With the cold air openings closed and the steam entirely shut off the heating system, the temperature in the buildings dropped at a rate of approximately 1° per hour in severe weather.

When the steam was turned on the coils but the fan not started, the natural circulation would hold temperature approximately constant. When the fans were started up, the temperature of the buildings responded rather slowly.

COMPARISON OF TWO CASES.

The conditions of this establishment are entirely different from those in the first one described. In the first case the work requires considerable muscular exertion, and if the temperature is a little low in the morning, no particular harm is done.

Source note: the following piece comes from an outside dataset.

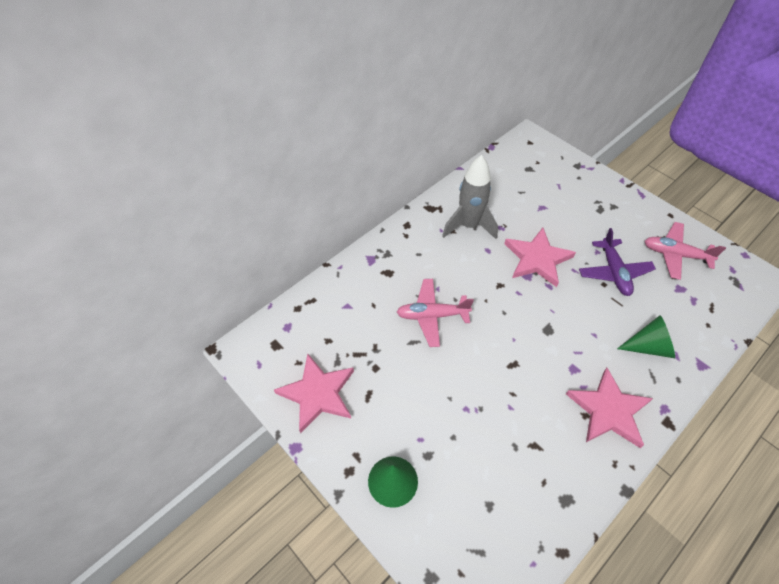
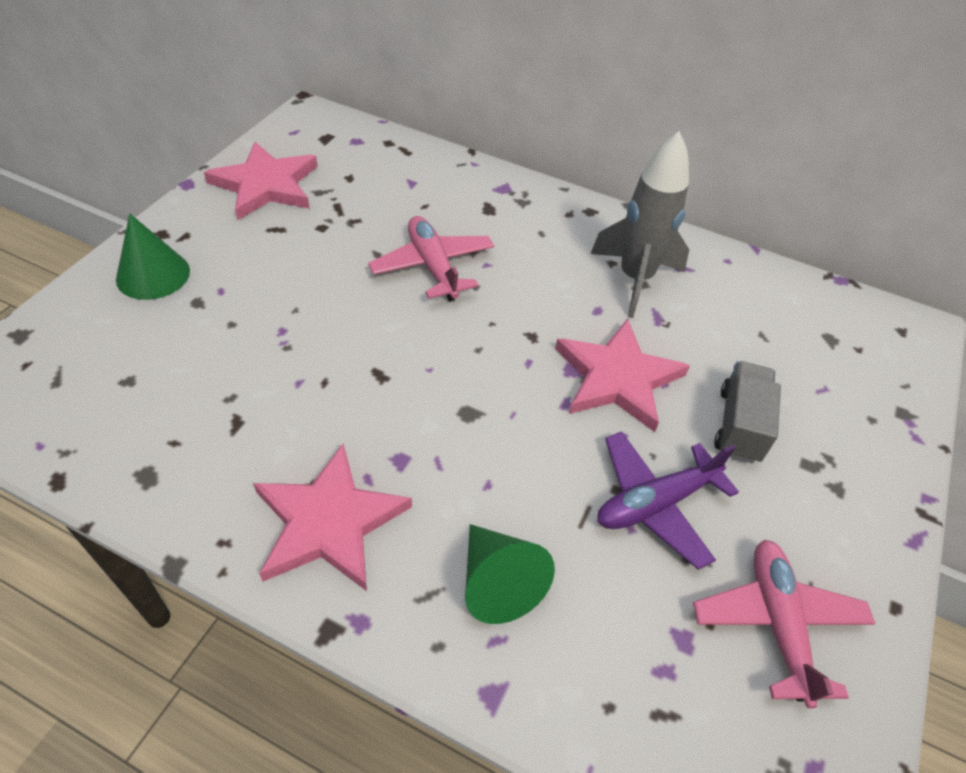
camera: 65 degrees right, 5 degrees down
none -> grey truck [714,361,781,463]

In the second case, a great deal of the work is light bench work, a great many girls are employed in certain departments, and some of the work in progress would be ruined if the temperature were allowed to get too low. It was the opinion of the management that the temperature should not be allowed to get much below 65° F. at any time, and that 70° was the desirable temperature during the working hours.

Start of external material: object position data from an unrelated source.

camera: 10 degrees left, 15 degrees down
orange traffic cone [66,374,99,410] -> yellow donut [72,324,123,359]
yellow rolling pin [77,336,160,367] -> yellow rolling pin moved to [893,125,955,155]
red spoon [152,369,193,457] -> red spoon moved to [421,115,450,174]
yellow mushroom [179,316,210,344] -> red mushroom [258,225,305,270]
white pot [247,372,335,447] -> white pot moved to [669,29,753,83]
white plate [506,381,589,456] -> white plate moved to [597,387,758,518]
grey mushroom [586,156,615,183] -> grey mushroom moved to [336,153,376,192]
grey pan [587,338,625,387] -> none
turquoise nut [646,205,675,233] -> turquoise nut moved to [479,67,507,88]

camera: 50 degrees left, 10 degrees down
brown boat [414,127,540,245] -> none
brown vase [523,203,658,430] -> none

FIG. 4.-TEMPERATURE RECORD IN SAME GROUP OF FACTORY BUILDINGS WHEN INTERMITTENTLY HEATED.

SCHEDULE RECOMMENDED FOR OPERATION OF HEATING SYSTEMS.

Based on the data given above, we recommend to the management the following schedule for the operation of the heating system, which schedule was put in force. As we did not feel that we could afford to take any chances, we "played safe" in making up the schedule, with the idea of making modifications after more experience had been gained. General Instructions.

5:30 P. M. Close cold air intake. Stop all fans.

Turn off steam from all fan coils.